Common Side Effects Of Pain Medication In Hospice Care
All medicines can have some side effects. Not all people get side effects from their medications, and some people have different side effects than others. Most side effects of pain medications can be managed.
Many side effects happen in the first days of treatment and gradually go away. Encourage the patient and family to notify the hospice nurse if a patient experiences any side effects. There are many things that can be done to help prevent or treat them.
Side Effects of Pain Medicines
Pain medications can slow down the bowel allowing too much water to be absorbed from the waste matter. This leads to hard and/or infrequent stools. When taking pain medication, the health care professional may recommend a “bowel regimen” that includes a stool softener and/or a laxative.
It is important to:
- Take stool softeners and laxatives routinely as prescribed to prevent and treat constipation.
- Drink as much water, juice, and other liquids as possible.
- Eat more fruits and vegetables if you are able.

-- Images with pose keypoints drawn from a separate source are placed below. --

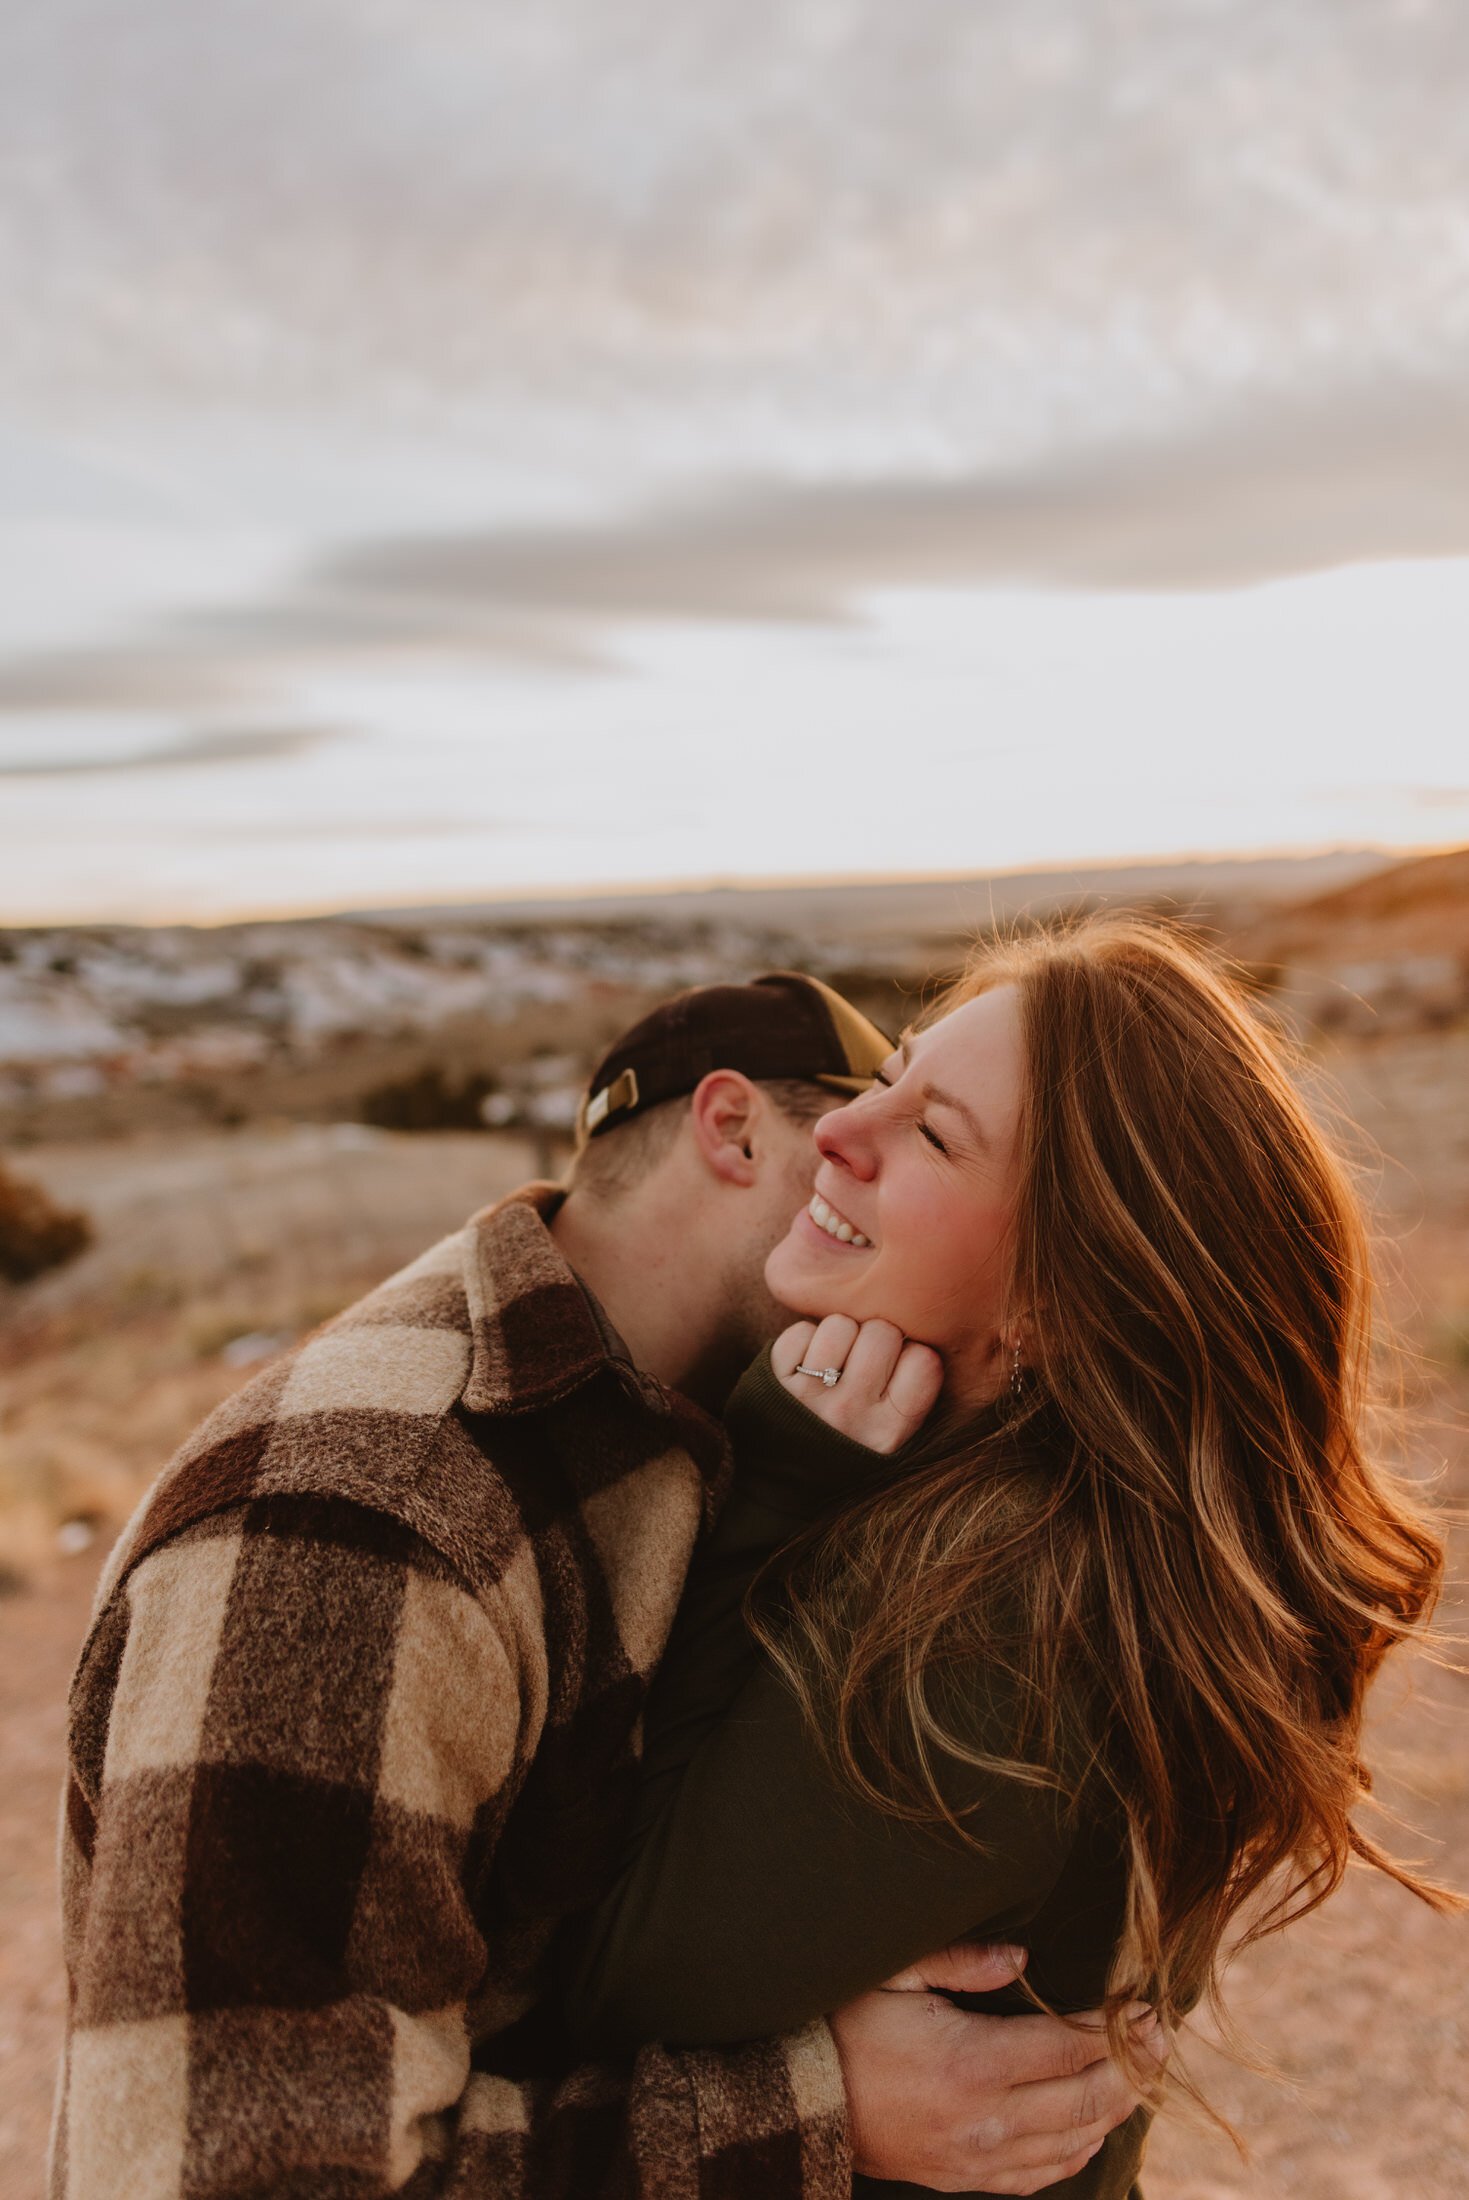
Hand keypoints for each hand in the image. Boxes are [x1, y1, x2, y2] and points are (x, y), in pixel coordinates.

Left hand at [773, 1315, 942, 1454]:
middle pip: (883, 1332)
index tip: (899, 1370)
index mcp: (890, 1432)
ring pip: (840, 1325)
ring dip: (839, 1336)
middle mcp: (850, 1415)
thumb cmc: (852, 1439)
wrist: (786, 1470)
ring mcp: (809, 1398)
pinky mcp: (774, 1381)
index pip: (925, 1360)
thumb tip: (914, 1318)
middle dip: (876, 1338)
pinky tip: (806, 1366)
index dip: (913, 1355)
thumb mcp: (894, 1432)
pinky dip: (804, 1340)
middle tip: (863, 1363)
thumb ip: (913, 1388)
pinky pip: (801, 1331)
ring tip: (835, 1364)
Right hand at [829, 1941, 1165, 2194]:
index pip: (1069, 2046)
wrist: (801, 2104)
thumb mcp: (893, 1974)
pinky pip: (1041, 2176)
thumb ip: (961, 1960)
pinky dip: (1079, 2151)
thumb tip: (1023, 1958)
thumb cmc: (844, 2028)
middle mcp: (986, 2119)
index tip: (1145, 2006)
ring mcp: (978, 2158)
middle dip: (1132, 2067)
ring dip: (1115, 2108)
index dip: (1116, 2028)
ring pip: (1073, 2141)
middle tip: (1160, 2038)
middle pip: (1086, 2098)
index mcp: (972, 2062)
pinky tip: (1094, 2128)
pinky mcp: (967, 2179)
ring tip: (1141, 2076)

- Notify the hospice nurse if no bowel movement in 3 days.
Nausea and Vomiting
When this happens, it usually only lasts for a few days while the body adjusts to the medication. A medicine to control nausea and vomiting can be prescribed to help.
Feeling very drowsy or sleepy usually only lasts a few days while the person’s body adjusts to the new medication. Especially when a person has had difficulty resting well because of pain, catching up on rest is not uncommon.

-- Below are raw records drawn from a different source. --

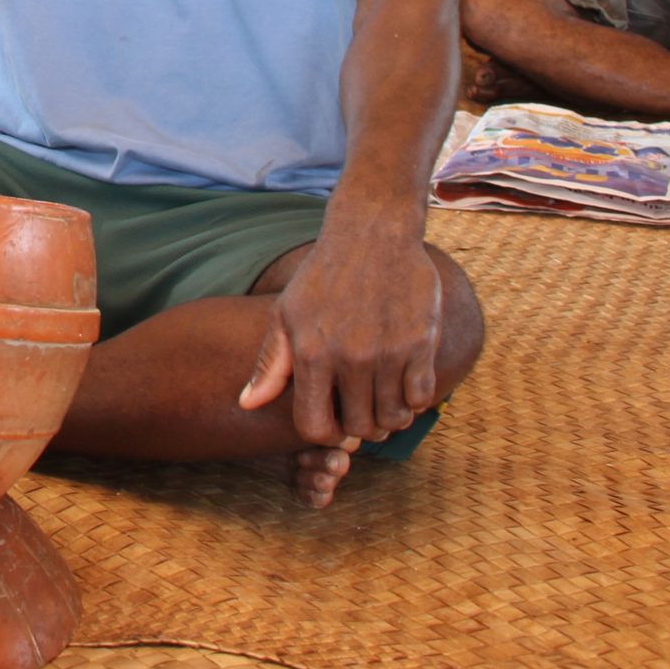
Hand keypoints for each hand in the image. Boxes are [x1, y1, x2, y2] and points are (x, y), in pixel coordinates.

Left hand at [239, 229, 443, 445]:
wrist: (372, 234)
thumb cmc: (322, 276)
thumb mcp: (286, 314)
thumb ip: (270, 364)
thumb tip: (247, 404)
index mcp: (311, 353)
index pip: (315, 427)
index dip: (325, 435)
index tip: (334, 424)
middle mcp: (349, 357)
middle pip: (359, 429)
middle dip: (361, 429)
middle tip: (364, 413)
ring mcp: (387, 351)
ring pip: (393, 418)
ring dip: (390, 417)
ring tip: (385, 400)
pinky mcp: (420, 342)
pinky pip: (422, 396)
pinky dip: (415, 399)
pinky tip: (404, 382)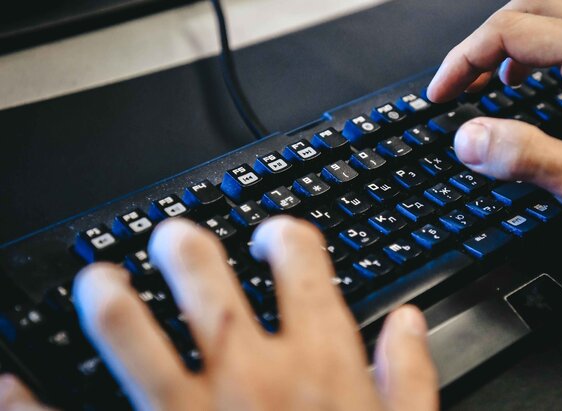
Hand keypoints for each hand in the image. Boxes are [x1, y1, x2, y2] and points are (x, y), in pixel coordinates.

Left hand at [0, 217, 437, 409]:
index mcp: (321, 363)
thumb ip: (410, 377)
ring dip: (108, 302)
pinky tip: (14, 386)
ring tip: (99, 283)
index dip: (283, 235)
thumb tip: (406, 325)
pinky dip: (33, 405)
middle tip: (174, 240)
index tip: (271, 239)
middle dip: (185, 247)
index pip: (300, 262)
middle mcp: (254, 377)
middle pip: (205, 278)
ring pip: (131, 336)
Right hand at [428, 0, 561, 258]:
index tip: (442, 95)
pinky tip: (546, 91)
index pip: (514, 32)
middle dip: (486, 40)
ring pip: (561, 17)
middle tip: (461, 82)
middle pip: (535, 6)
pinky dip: (548, 55)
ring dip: (517, 42)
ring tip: (492, 83)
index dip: (464, 60)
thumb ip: (527, 158)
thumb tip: (470, 137)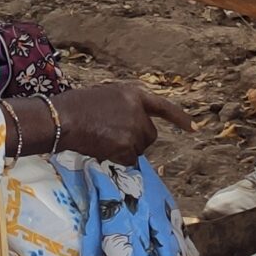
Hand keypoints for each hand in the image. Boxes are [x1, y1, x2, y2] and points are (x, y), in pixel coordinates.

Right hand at [51, 80, 192, 164]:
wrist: (62, 118)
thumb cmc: (75, 106)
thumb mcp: (105, 97)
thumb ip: (123, 107)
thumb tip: (129, 125)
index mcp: (132, 94)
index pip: (162, 107)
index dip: (178, 118)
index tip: (194, 128)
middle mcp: (138, 111)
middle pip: (149, 135)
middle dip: (137, 139)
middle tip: (113, 137)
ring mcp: (134, 129)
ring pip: (139, 149)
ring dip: (126, 149)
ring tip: (102, 140)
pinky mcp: (127, 146)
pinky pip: (130, 160)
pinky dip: (119, 159)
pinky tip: (103, 150)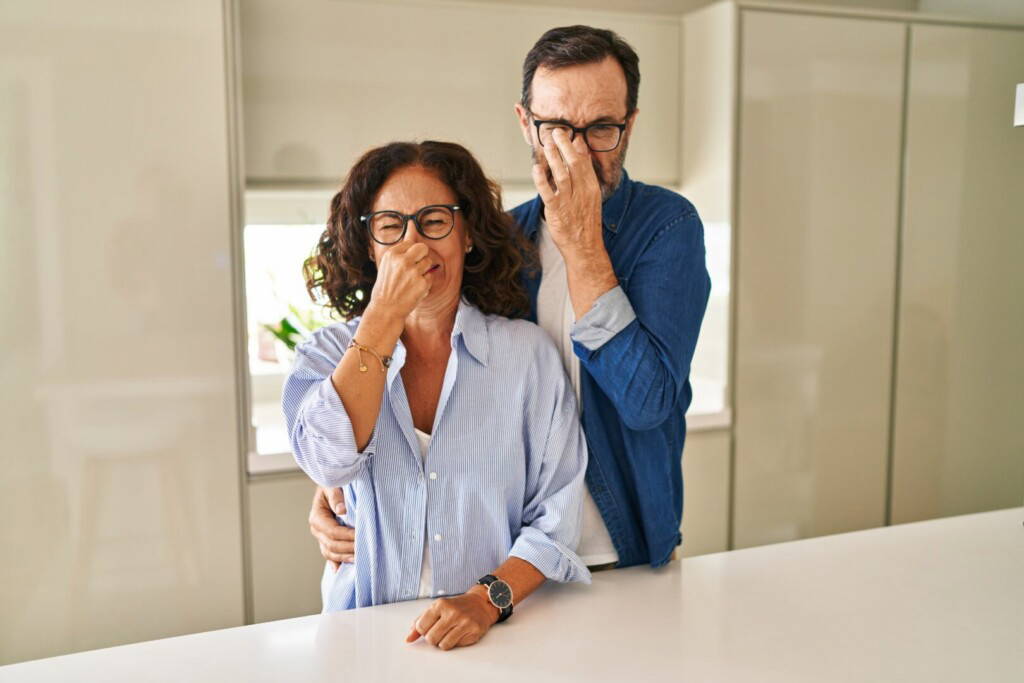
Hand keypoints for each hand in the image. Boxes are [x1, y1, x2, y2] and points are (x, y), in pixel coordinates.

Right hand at [309, 486, 354, 570]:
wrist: (332, 486)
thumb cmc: (334, 484)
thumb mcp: (333, 484)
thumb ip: (336, 495)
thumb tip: (342, 510)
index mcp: (317, 517)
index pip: (332, 532)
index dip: (347, 536)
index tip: (360, 536)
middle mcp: (317, 529)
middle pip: (331, 545)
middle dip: (348, 548)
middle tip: (364, 550)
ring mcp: (321, 537)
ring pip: (330, 553)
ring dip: (344, 557)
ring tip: (358, 559)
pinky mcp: (327, 540)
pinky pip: (330, 555)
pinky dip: (336, 562)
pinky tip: (341, 570)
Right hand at [367, 241, 432, 321]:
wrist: (386, 309)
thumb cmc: (386, 288)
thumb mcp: (386, 266)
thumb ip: (399, 254)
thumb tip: (412, 234)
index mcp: (392, 255)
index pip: (410, 243)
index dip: (411, 252)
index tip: (408, 260)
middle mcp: (403, 261)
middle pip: (422, 247)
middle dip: (422, 255)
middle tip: (417, 265)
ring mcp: (413, 272)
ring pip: (428, 262)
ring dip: (423, 270)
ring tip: (412, 280)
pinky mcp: (422, 283)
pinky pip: (430, 276)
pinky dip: (425, 283)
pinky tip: (414, 289)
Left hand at [405, 589, 498, 650]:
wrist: (480, 603)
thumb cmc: (455, 606)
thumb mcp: (436, 608)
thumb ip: (420, 622)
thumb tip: (408, 639)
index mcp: (440, 604)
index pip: (421, 627)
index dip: (423, 632)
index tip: (429, 628)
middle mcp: (452, 612)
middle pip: (431, 639)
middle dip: (433, 638)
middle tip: (440, 631)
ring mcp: (464, 622)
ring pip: (443, 645)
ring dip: (444, 642)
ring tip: (450, 632)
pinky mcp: (474, 630)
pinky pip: (457, 645)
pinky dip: (456, 642)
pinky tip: (460, 633)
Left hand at [531, 128, 602, 258]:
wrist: (584, 247)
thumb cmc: (584, 222)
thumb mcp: (590, 197)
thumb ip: (585, 175)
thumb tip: (581, 152)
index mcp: (591, 188)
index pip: (584, 163)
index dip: (575, 147)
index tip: (569, 134)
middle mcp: (582, 192)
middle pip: (574, 164)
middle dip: (565, 146)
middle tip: (556, 132)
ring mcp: (570, 201)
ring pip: (562, 174)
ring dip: (554, 158)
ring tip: (546, 144)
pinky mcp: (557, 211)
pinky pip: (548, 192)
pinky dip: (541, 180)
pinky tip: (536, 168)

This symptom is often noticed when the person first awakens. Confusion typically lasts the first 2-3 days of starting opioids or increasing opioid dose while the body adjusts to the new medication levels. Confusion may be more pronounced in the elderly or in a person taking other sedating medications (such as anti-anxiety or sleep medication).
In general, respiratory depression is not a specific concern for patients tolerant to opioids as most opioid induced respiratory effects generally occur within five days of initiating therapy. However the following guidelines are suggested:
- It is essential to always “Start low and go slow” with the initial titration of opioids.
- Watch for over sedation and breathing difficulty during the first day of starting opioid therapy especially in a patient who is sedated.
More serious side effects of pain medicines are rare. To help prevent serious side effects, the amount and type of medicine prescribed will be chosen based on the patient’s symptoms and condition. The amount of pain they report and other medicines the person is taking will also determine the amount and type of pain medication prescribed. If a patient has any side effect from any medication they are taking that concerns them or does not go away, please notify the nurse or other medical member of the interdisciplinary care team promptly.